= Bob Foster (horticulturist) =

American horticulturist and businessman (1938–2002)

Robert Alan Foster (1938–2002) was an American horticulturist and businessman.

Foster, a native of Los Angeles County, California, developed a love for horticulture early in life. Growing up on his family's avocado farm, he constructed his first lath house and began cultivating bonsai by age 12. After working in the family insurance business, Foster partnered with his best friend, the horticulturist Charlie Glass, in 1968 to manage Abbey Garden Press and Nursery. The duo also collaborated as editors of the Cactus and Succulent Journal and co-authored the book Cacti and Succulents for the Amateur (1974).

Glass and Foster's shared passion for succulents led them on extensive expeditions. Between 1964 and 1974 they made 15 such trips to Mexico. In 1968, they identified a new cactus species, later named Mammillaria glassii in honor of Glass. Their fieldwork ultimately contributed to the discovery or description of 28 cacti and the reclassification of 26 others.

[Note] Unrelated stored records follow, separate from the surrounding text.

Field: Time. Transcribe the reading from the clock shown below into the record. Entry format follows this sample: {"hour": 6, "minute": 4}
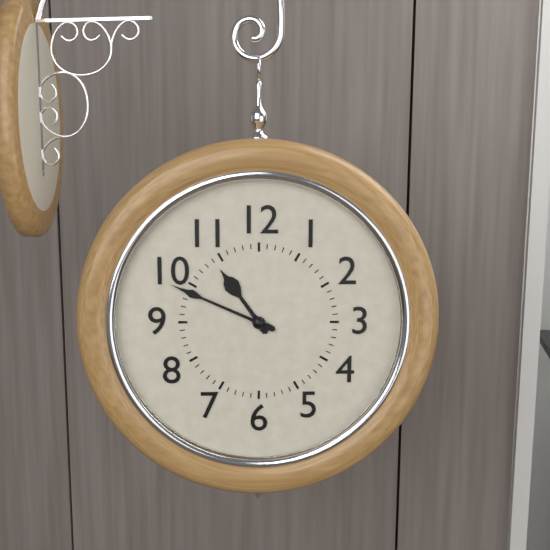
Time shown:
{"hour": 10, "minute": 49}
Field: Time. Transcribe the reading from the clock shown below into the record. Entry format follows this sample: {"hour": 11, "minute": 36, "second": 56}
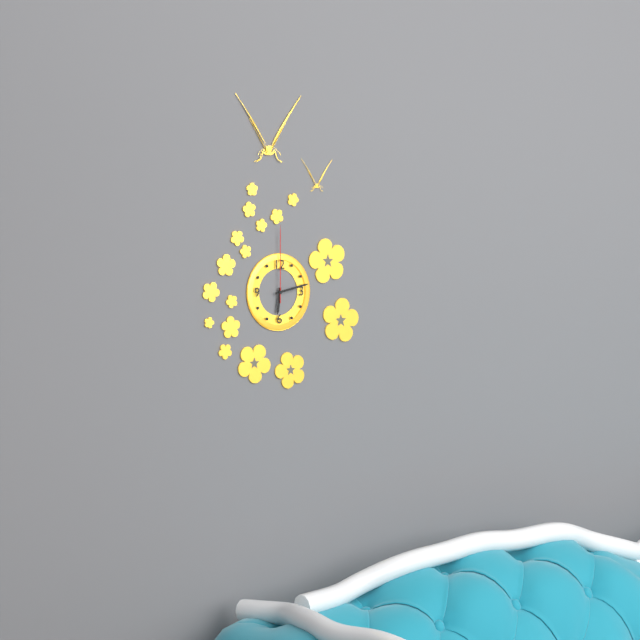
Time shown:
{"hour": 6, "minute": 13, "second": 0}
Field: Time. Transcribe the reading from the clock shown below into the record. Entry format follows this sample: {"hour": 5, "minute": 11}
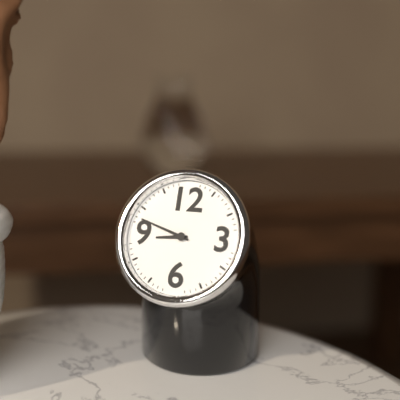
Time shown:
{"hour": 8, "minute": 48}
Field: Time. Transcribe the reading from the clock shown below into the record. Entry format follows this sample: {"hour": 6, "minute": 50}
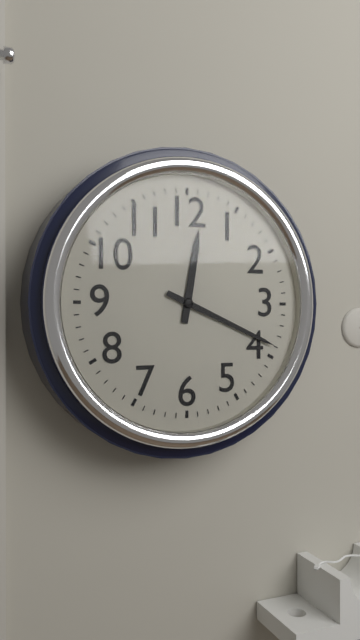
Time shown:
{"hour": 12, "minute": 19}
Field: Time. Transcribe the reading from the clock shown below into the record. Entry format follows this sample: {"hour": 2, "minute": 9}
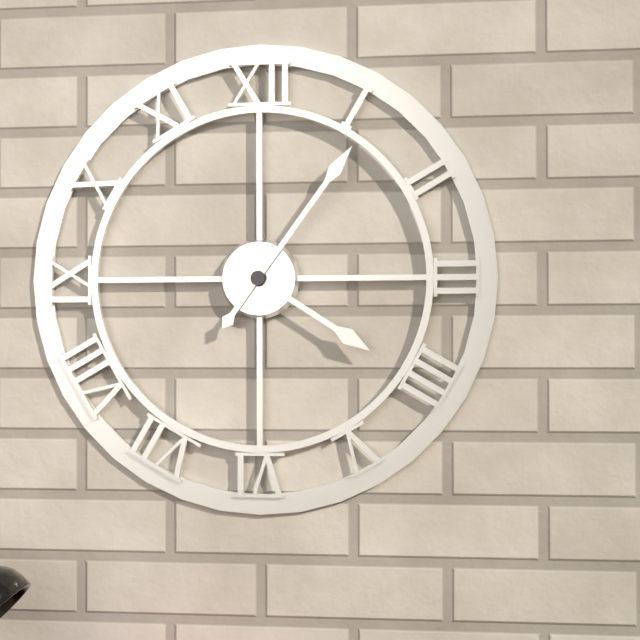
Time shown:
{"hour": 4, "minute": 6}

The pair briefly sold Abbey Garden to work for Ganna Walska as directors of Lotusland, a botanical garden in Montecito, before buying the business back. Some time after relocating the business to Santa Barbara as a wholesale operation, they expanded into rare shells, establishing the largest specimen shell dealership in the United States. Foster sold his collections in the early 1990s and moved the shell business to Bishop, California. He died in Mammoth Lakes in January 2002. His legacy is honored through three mollusc species: Murex fosteri, Murex fosterorum, and Bursa fosteri.